Fig.1 suggests that the SU-1's balance will be highly dependent on the associated components, primarily the cartridge's output impedance, the interconnect capacitance, and the phono stage input impedance. Indeed, this was suggested by the auditioning. Potential purchasers are advised to audition the SU-1 in their own systems before making a buying decision. Basic guidelines, however, can be offered. The SU-1 will work best with low-output moving-coil cartridges (both because of their low output impedance and need for higher gain) and 47k ohm input impedance moving-magnet phono stages. The combination of the AudioQuest 7000 cartridge (0.3mV output and 2.5 ohms output impedance) and the SP11's 47k ohm input impedance was a good match for the SU-1. (The Lyra Clavis and Parnassus have an output impedance of less than 1 ohm and may benefit even more from the SU-1.)
The putative Achilles' heel of step-up transformers is their distortion and overload characteristic. Well, the SU-1 proved exceptional in this regard. Fig.2 shows the THD+noise in the transformer's output for output levels ranging from 0.1V to 50V, equivalent to input levels of 4mV to 2V. The three curves shown are for 20Hz (top), 20kHz (middle), and 1kHz (bottom): in all three cases, the sloping curve from left to right represents the system's noise floor; as the signal rises, the slope down eventually changes to a slope up, indicating that the distortion products have risen above the noise. At 1kHz, you can see that this change happens at a whopping 15V output, equivalent to an input of 600mV. With reference to the standard MC output of 0.5mV, this is equal to an overload margin of 61.6dB! The phono stage input will clip long before the SU-1. Even at the frequency extremes, the "bend" in the THD characteristic occurs at very high input levels, equivalent to margins of 44dB at 20Hz and 31dB at 20kHz. (The reduced margin at 20kHz is due to the RIAA curve pre-emphasizing this frequency on the LP by almost 20dB compared with the level at 1kHz. This factor also makes the reduced margin of the transformer at very low recorded frequencies less of a problem, though it must be remembered that warp information comes through at full level.)

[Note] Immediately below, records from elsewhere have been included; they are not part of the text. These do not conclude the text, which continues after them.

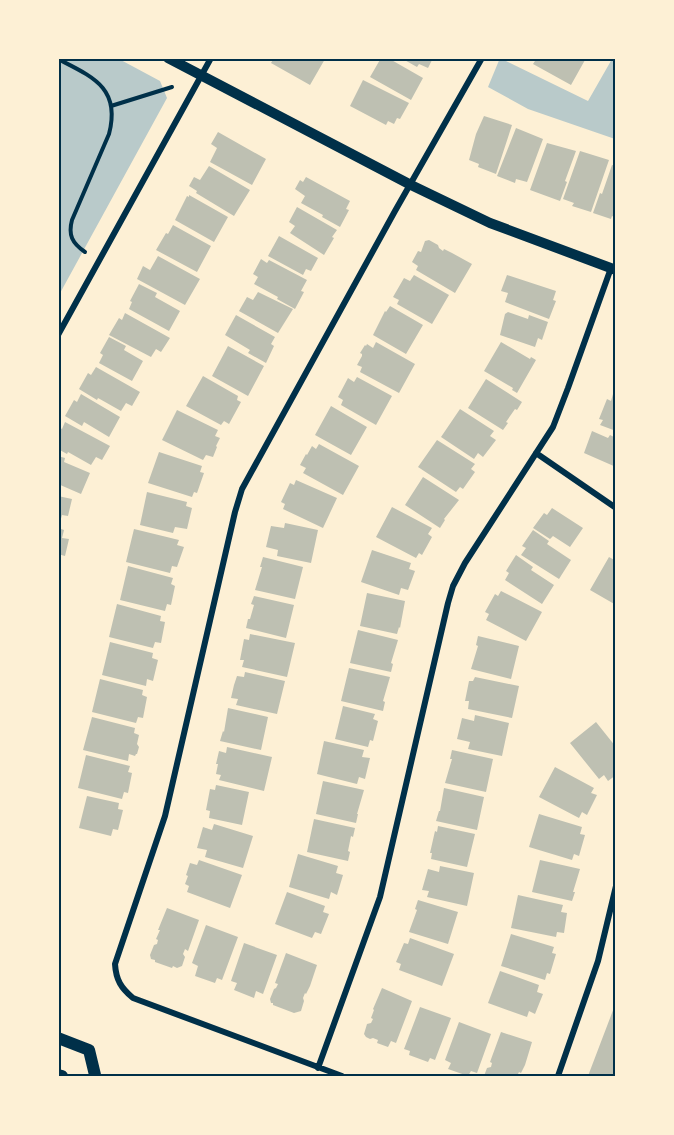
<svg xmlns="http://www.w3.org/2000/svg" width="674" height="1135" viewBox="0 0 674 1135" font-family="Roboto,sans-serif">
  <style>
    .green { fill: #b9caca }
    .building { fill: #bec0b2 }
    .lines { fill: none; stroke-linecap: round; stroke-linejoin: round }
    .path { stroke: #003049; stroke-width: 4 }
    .minor { stroke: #003049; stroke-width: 6 }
    .tertiary { stroke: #003049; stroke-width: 10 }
    .secondary { stroke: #003049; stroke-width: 12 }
    .neatline { fill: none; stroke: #003049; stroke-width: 2 }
  </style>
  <rect width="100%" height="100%" fill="#fdf0d5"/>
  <path class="green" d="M500,58L588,101L612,59H615V139L528,109L488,87Z
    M59,59H119L160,81L167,98L59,295Z"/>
  <path class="building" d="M274,58H323L325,59L310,85L271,63Z
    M381,58H388L423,78L411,100L370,77Z
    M401,58H433L428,68L419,64L417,67Z
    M530,58H582L585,60L571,85L533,64L535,61Z
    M363,80L409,103L400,119L397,118L394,124L388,121L386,125L350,106Z
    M484,116L512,125L496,174L478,167L479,164L469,160L476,134Z
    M516,128L543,139L527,182L516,179L515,183L497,176Z
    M218,132L266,159L252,185L210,162L217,148L211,144Z
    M547,143L576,151L565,181L567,182L560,201L530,190Z
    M580,151L609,160L591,212L572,206L574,203L563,199Z
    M612,165L616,166V218L612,216L611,219L593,213L600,193L602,194Z
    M209,166L250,190L234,216L196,193L197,191L189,186L194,177L200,180Z
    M306,177L350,201L346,209L349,210L340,227L322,217L323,215L301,203L305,196L295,189L300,180L303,182Z
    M189,195L228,217L214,242L175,220L187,196L189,197Z
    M297,207L337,230L332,237L334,238L324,255L290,233L295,226L289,222Z
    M173,225L211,246L197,272L156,250L166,233L168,234Z
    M279,236L318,258L311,271L306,269L303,275L268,256Z
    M429,240L438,245L439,248L443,251L444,249L452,253L472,264L455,293L416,270L418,266L412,262L418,251L421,252L425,241Z
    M158,256L200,279L185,305L137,279L143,266L150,270Z
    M261,259L267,263L269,260L307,280L301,291L304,292L295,309L277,299L278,297L254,284L258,277L253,274Z
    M414,275L449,295L432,324L397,304L399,300L393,297L404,278L410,281Z
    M507,275L556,291L553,300L556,301L549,319L505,302L508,293L501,291Z
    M139,284L157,293L155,297L180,311L169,331L129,309L132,302L130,301Z
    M258,292L293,309L278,333L239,311L247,297L253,300Z
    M390,306L423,325L406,354L373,335L385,311L386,312Z
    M508,312L528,319L529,315L548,322L542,340L538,338L535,347L500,335L505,314Z
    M125,313L170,338L161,352L156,349L151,357L109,335L119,318L122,320Z
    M236,315L275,337L271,344L274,346L266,363L248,353L250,350L225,335Z
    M109,337L126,346L124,350L143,361L132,381L99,363L103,355L100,353Z
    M376,342L415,364L399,393L360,372L362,367L357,365L362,356V354L360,353L365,345L366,346L367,344L373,348Z
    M501,342L530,359L531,357L536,360L517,393L512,390L513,388L484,371Z
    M228,346L264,366L248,396L212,376Z
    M96,367L140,392L132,406L126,403L121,411L98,398L97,400L79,389L88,373L91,375Z
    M203,376L238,396L237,400L241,402L229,424L224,421L221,425L186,406Z
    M357,377L392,396L376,425L341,405L343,400L338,397L348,378L354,382Z
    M486,379L522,402L517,410L515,409L506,422L508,423L503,430L468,408Z
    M81,394L120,417L109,437L84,422L82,426L65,416L74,400L77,402Z
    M613,394L616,395V431L600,425L603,420L599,419L607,399L611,401Z
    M331,406L367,427L351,455L315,435Z
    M460,409L494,431L490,436L496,440L483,457L478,453L474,459L441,437Z
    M177,410L218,430L215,436L220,438L216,446L217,447L213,457L206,455L203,460L162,440Z
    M65,422L110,446L102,460L96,457L91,465L68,452L67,454L58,449V427L62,429Z
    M592,431L608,438L610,435L616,438V467L584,453Z
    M437,440L475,464L471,469L475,472L463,489L460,487L456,492L418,467Z
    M319,444L359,466L343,495L303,473L306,468L300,465L306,454L307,455L312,446L316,449Z
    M159,452L202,466L200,472L204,473L197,493L194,492L192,497L148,483Z
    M58,456L65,458L64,462L90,473L81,494L58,484Z
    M423,477L459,500L444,519L445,520L440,528L405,505Z
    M296,480L337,498L323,528L283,509L285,504L281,502L290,483L294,485Z
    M147,492L187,502L186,506L192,508L187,529L175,527L173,533L140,525Z
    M58,496L72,499L68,516L62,515L59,526Z
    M392,507L432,528L428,534L432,537L422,555L419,553L416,558L376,537Z
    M552,508L583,528L570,547L553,536L550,539L533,528L544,513L547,515Z
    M285,523L318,530L311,563L277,556L278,550L266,547L271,526L284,528Z
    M58,528L64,530L62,538L69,539L65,556L58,554Z
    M134,529L179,540L177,545L184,547L177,567L172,566L170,573L126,562Z
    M533,530L549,541L547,544L571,560L559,579L521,555L526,548L522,546Z
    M372,550L411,563L409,569L415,571L408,590L401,588L399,595L361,582Z
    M516,555L533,567L531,570L554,585L542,604L505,580L509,573L506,571Z
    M263,557L303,567L295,599L255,590L262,567H260Z
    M609,557L616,561V605L590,590Z
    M128,566L173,578L171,584L175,586L171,605L167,604L165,611L120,600Z
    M501,591L542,612L526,641L486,620L489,614L485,612L495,594L498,596Z
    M367,593L405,601L400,628L399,627L397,634L360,626Z
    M254,596L294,605L286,638L246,628L248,619H250L254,605L251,604Z
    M117,604L161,616L160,621L165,622L161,643L155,642L153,648L109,637Z
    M358,630L398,640L391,663L393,664L391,672L350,663Z
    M250,634L295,643L287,677L242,667L244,660H240L244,639L249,640Z
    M478,636L519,646L511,679L471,669L478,646L476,645Z
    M110,642L153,653L152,658L158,660L153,681L147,679L146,686L102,675Z
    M349,668L390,677L383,701L385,702L383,711L341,701Z
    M245,672L285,681L277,714L236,705L238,699L231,698L234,685L237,676L244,677Z
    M475,677L519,686L512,718L468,709L469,701H465L469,681H473Z
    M100,679L143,690L142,695L147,697L143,718L138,717L136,723L92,712Z
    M343,706L375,714L373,719L378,721L373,741L370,740L368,747L335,739Z
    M228,708L268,717L261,750L220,741L223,731L224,732Z
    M475,715L509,723L502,756L468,749L470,742L457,739L462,718L474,721Z
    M92,717L135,728L134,733L139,735L137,744L139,747L137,754H136L135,756L129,754L128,761L83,750Z
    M596,722L616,747V775L608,781L604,775L599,779L570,743Z
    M324,741L364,750L362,757L370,758L365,779L359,777L357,784L317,774Z
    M227,747L272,757L264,791L219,780L221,775L216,774L218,764H216L219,751L226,753Z
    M452,750L493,759L486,792L445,783L452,759H450Z
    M86,755L130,766L128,772L132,773L128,793L124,792L122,799L78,788Z
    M555,767L594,788L591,793L597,795L587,815L582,812L579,818L539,797Z
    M323,781L364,790L357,814H358L356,823L316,814Z
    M216,785L249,792L242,825L209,818L210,811L206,810L210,789L215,790Z
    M444,788L484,797L477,830L436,821L439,811H440Z
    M87,796L119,803L118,809L123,810L118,830L113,829L111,836L79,828Z
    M539,814L582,827L580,834L585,835L579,856L574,854L572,860L529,847Z
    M314,819L355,828L353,837L351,836L348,851L350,852L348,861L307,852Z
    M214,824L253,836L243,868L205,857L207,850L197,848L203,827L212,830Z
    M438,826L475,834L467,867L431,859L432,853H430L435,831L437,832Z
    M298,854L338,866L336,873L343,875L337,895L331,892L329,899L289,887Z
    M199,860L242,875L230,908L187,892L189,886L185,884L188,876L186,875L190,863L197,865Z
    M540,860L580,869L573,892H575L572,901L532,892Z
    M440,866L474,873L467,906L427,897L429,891L422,890L428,869L439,872Z
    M287,892L325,906L323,912L329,914L321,934L315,932L312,938L275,924Z
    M518,895L563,905L561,912L567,913L564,933L557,932L556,937L511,928Z
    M418,900L458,912L448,944L409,932L417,910L415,909Z
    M167,908L199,920L188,951L185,949L183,954L185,957L182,966L177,968L173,966L172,968L155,962V960L151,959L150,955L154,945L157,944L158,940L156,939L160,930H158Z
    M206,925L238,937L222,980L217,978L215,983L195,976L198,966L192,963Z
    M511,934L554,947L552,953L556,954L550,974L547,973L545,980L501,966Z
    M410,938L454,954L442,986L399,970L401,964L396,962L404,943L408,944Z
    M244,943L277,955L263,994L256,991L254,998L234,990L237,983L231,981Z
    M286,953L317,965L310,986L306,994L305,993L303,998L304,1001L301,1011L294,1013L273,1005V1003H271L270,999L274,989L276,988L278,984L275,983Z
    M500,971L539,985L537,992L543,994L535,1014L529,1011L527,1017L488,1003Z
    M382,988L412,1001L396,1043L391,1041L388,1047L377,1043L378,1040L373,1038L370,1039L366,1037L364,1034L367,1024L371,1023L373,1019L371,1018L374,1010L373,1009Z
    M615,1005L616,1076H588Z
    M420,1007L451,1018L435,1060L430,1058L428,1062L409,1055L410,1051L404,1049Z
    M459,1022L491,1034L477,1073L471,1071L468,1076L448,1069L451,1063L445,1060Z
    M501,1032L532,1042L525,1065L521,1073L519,1072L517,1076H484L487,1068L491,1067L492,1063L490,1062Z"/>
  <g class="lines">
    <path class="path" d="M58,59C93,77 121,88 109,134L72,220C68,235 72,243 85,252
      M111,106L172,87"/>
    <path class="minor" d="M58,335L211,58
      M536,453L616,508
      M318,1068L380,897L448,603L453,586L465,563L553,427L568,388L611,268
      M342,1076L133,998C121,988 116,980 115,964L165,816L235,512L242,489L395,211L482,58
      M558,1076L598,961L616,886"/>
    <path class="tertiary" d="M168,58L411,185L490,223L616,270"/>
    <path class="secondary" d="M58,1038L89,1050L95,1075
      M58,1075L62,1076"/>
  </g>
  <rect width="674" height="1135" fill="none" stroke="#fdf0d5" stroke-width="120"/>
  <rect x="60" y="60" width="554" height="1015" class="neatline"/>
</svg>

The final graph (fig.3) shows the manner in which the distortion changes with frequency. To get sensible readings above the noise floor, I drove the transformer with a 100mV signal. Somewhat surprisingly, the left-channel distortion in the bass region was higher than the right-, though at the kind of low-frequency levels typical of an MC cartridge, there won't be any distortion! The left channel also shows a slight but still negligible rise in distortion above 25kHz. The flat curves in the center represent the distortion in this region dropping below the noise floor.—Robert Harley
Footnote 1: The relationship between inductive reactance (a force which opposes current) and frequency is stated in the formula XL=2pifL. This relationship is linear; double the frequency and the inductive reactance doubles. At DC (0Hz) there is no reactance and the source sees only the DC resistance of the transformer primary.